The Nikkei clocked its best year in a decade in 2023, underpinned by expectations of better governance.
After initially pulling back at the start of 2024, the benchmark index recovered to hit its highest since Japan’s “bubble economy” of the late 1980s and early 1990s.
“I think a correction may not come as soon as next week or this week but I’m a bit cautious, if not a little bit pessimistic, over the near term,” as markets assess the latest policy decisions by both the Fed and Bank of Japan over the next few months, said Naka Matsuzawa, chief macro strategist at Nomura.
Energy shares were among the worst performers, after oil prices fell about 4 per cent on Monday on sharp price cuts by top exporter Saudi Arabia.
The Tokyo Stock Exchange’s mining stock sub-index dropped 1.23 per cent, while marine shipping fell 2.26 per cent to lead losses among the 33 industry groups.
Japanese government bond (JGB) yields declined on Tuesday as a continued cooling of inflation in the capital Tokyo took pressure off the Bank of Japan (BOJ) to rush to raise interest rates. The 10-year JGB yield fell 2 basis points (bps) to 0.58 per cent as of 0535 GMT, the lowest level since Dec.21. Benchmark 10-year JGB futures rose 0.13 yen to 147.07.

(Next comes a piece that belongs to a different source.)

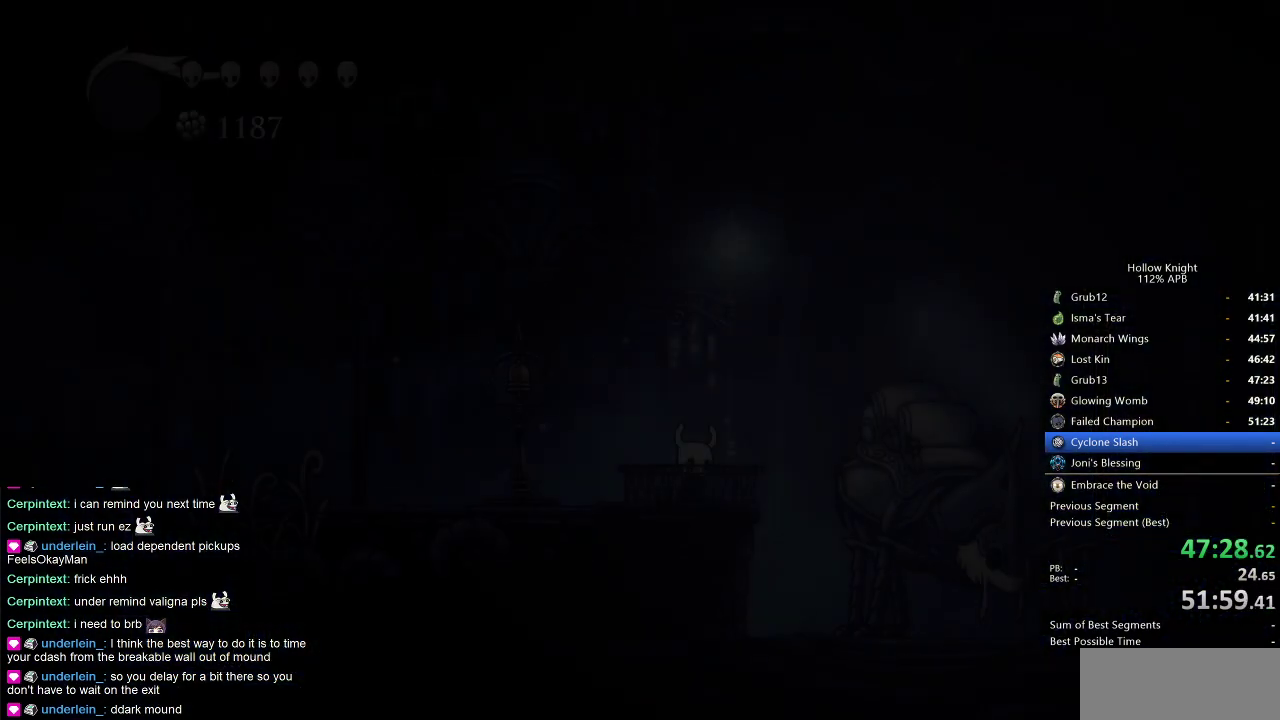
{"keys": ["left"], "events": [[50, "right", "up"], [100, "left", "down"], [234, "left", "up"], [417, "left", "down"]]}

The finance ministry is due to auction about 2.7 trillion yen ($18.77 billion) of 10-year notes on Wednesday.
Core inflation in Tokyo slowed for the second straight month in December as cost-push price pressures continued to ease, data showed on Tuesday.

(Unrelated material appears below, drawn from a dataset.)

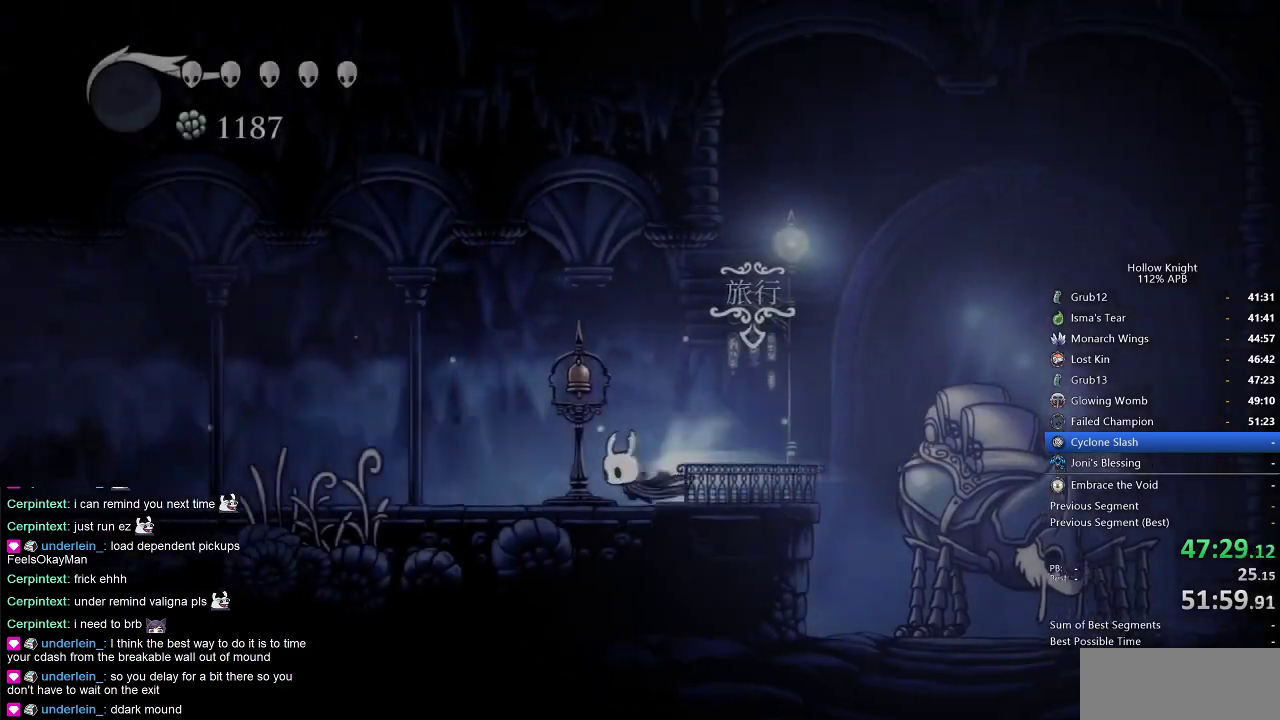
{"keys": ["left"], "events": [[17, "dash", "down"], [117, "dash", "up"]]}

Separate data showed household spending fell for the ninth straight month in November, underscoring the fragile nature of Japan’s economy.
“The BOJ cannot move this month,” said Shoki Omori, chief Japan desk strategist at Mizuho Securities. “The demand side of the Japanese economy isn’t looking that good.”
Expectations for a hawkish policy tweak at the BOJ’s next meeting on Jan. 22-23 had already been greatly reduced by the New Year’s Day earthquake in central Japan. At least 168 lives had been lost in the disaster, with more than 300 people still missing.
“We haven’t even seen the final death toll,” Omori added. “It wouldn’t be good for the BOJ to hike in this situation.”
The 20-year JGB yield fell 2 bps to 1.335 per cent, while the 30-year yield declined 1 bp to 1.6 per cent.
Japan plans to expand its budget reserves for fiscal 2024/25 to support recovery from the Noto peninsula earthquake, Minister of Finance Shunichi Suzuki said on Tuesday.
The cabinet earlier on Tuesday approved 4.74 billion yen in spending from fiscal 2023/24 reserves for such aid as water, food, diapers and heaters, Suzuki also said.
Using reserves allows for a faster and more “realistic” response than compiling an extra budget, Suzuki told a press conference, indicating the possibility of further expenditure from reserves as damage from the temblor becomes clearer.
The magnitude 7.6 earthquake that hit Noto in Ishikawa prefecture on Japan’s west coast on New Year’s Day killed at least 180 people, making it the deadliest since the 2016 quake in Kumamoto on the southern island of Kyushu.
Changes to the 2024/25 budget plan will be submitted to parliament’s regular session starting later this month. The government had approved a total budget of 112 trillion yen ($780 billion) just 10 days before the quake, including 500 billion yen for general reserves and another 1 trillion yen in reserves for inflation countermeasures.